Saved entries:

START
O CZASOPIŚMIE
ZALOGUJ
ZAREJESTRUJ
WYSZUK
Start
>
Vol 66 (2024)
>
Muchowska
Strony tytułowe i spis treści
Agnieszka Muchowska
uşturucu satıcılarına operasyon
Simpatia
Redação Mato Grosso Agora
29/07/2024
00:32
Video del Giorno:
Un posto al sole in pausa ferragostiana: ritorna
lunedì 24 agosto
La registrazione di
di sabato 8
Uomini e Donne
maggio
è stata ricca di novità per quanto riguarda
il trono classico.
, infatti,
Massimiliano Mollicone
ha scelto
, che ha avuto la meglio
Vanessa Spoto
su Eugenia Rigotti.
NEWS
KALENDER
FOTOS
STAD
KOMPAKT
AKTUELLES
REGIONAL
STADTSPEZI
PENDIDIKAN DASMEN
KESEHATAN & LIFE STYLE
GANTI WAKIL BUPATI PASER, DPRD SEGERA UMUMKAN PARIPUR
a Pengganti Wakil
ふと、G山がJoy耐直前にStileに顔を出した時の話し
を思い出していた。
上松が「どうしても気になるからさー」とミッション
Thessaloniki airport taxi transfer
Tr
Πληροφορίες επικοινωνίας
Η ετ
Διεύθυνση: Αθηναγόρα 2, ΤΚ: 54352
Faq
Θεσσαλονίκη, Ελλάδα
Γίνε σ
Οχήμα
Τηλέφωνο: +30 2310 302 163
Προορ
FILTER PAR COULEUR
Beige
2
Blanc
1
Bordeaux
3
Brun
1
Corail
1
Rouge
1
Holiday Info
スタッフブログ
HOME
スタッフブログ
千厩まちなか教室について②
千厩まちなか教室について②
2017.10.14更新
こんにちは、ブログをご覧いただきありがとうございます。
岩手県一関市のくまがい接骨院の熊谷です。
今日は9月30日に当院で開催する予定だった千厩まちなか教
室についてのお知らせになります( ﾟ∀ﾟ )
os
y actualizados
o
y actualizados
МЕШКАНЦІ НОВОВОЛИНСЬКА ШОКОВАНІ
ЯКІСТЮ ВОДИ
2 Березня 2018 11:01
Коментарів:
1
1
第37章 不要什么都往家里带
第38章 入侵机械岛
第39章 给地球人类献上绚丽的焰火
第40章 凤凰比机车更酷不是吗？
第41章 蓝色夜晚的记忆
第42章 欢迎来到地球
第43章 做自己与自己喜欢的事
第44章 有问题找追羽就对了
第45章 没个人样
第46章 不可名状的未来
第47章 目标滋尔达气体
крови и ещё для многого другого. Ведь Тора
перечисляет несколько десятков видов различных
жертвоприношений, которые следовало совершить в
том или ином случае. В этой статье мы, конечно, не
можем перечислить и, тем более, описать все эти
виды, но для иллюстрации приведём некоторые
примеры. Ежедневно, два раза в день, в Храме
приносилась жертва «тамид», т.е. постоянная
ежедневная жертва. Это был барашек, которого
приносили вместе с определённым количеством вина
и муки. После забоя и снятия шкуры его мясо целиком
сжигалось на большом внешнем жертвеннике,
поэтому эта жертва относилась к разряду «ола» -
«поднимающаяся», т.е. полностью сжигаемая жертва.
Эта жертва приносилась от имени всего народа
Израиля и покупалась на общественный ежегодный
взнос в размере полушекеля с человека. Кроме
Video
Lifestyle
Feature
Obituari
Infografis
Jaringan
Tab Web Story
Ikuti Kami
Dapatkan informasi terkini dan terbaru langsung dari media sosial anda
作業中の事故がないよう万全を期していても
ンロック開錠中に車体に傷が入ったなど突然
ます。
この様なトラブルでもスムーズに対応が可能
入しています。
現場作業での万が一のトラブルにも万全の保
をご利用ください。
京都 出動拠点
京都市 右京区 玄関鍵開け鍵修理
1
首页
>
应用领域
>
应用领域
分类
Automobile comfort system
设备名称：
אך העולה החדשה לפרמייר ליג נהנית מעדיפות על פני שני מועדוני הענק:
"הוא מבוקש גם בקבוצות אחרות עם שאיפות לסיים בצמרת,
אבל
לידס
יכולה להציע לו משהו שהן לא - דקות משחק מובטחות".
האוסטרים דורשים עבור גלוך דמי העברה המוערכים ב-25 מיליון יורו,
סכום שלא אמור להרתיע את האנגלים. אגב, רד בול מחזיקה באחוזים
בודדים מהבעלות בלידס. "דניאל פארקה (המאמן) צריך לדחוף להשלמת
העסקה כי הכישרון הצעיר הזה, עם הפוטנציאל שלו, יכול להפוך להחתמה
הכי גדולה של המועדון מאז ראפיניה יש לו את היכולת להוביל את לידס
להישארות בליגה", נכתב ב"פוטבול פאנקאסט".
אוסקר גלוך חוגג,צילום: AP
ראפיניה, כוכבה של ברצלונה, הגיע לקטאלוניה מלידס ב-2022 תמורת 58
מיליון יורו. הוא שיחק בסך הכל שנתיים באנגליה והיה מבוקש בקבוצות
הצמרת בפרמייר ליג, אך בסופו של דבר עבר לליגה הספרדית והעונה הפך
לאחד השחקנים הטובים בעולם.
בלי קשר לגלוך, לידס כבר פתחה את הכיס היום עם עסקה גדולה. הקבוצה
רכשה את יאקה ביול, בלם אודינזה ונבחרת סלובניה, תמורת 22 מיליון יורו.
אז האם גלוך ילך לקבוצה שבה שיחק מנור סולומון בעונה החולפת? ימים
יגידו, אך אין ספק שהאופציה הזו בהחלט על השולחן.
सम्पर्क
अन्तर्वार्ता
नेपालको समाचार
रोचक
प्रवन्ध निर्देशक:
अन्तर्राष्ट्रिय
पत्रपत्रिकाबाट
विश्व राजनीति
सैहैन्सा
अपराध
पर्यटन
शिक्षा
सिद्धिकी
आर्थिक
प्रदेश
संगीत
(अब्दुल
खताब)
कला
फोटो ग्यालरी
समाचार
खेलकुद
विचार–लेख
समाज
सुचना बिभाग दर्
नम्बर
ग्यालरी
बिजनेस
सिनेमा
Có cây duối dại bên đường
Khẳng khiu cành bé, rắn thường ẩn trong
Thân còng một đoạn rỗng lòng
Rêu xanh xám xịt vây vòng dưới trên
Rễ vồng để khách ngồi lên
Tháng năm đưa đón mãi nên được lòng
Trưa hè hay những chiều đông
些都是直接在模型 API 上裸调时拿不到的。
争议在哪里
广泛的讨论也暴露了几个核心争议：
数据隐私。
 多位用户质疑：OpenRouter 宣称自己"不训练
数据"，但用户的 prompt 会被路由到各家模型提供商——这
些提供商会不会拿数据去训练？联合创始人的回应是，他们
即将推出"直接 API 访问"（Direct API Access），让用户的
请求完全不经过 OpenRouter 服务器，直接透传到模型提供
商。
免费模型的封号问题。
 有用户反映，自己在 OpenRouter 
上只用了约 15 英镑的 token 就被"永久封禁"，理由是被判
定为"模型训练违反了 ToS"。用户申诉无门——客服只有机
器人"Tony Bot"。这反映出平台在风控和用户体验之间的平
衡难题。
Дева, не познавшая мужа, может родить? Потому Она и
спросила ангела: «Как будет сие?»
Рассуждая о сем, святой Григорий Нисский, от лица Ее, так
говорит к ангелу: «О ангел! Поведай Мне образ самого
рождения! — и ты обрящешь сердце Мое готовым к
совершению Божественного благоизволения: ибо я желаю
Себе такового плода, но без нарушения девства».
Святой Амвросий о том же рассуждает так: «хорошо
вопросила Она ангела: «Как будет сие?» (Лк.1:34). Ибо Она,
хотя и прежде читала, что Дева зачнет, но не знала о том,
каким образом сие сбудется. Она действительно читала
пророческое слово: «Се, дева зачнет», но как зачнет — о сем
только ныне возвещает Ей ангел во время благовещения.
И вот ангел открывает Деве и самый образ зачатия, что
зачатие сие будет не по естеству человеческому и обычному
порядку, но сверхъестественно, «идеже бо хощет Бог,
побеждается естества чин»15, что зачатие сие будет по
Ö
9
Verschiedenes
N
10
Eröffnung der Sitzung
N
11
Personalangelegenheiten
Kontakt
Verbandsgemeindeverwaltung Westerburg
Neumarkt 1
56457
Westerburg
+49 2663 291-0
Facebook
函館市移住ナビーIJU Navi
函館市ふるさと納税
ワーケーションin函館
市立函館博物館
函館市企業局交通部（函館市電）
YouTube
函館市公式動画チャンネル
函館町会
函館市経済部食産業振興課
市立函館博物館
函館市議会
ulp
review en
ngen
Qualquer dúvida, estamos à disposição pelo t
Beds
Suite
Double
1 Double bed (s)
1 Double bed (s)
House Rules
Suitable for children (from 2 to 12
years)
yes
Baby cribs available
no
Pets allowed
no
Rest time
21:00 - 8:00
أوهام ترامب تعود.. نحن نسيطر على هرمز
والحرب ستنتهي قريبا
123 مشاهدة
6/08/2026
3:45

**EXERCISE DIRECTIONS**.
Please count the lines in the listing that contain the string "ангела", and give only the number.

**FINAL ANSWER**.
2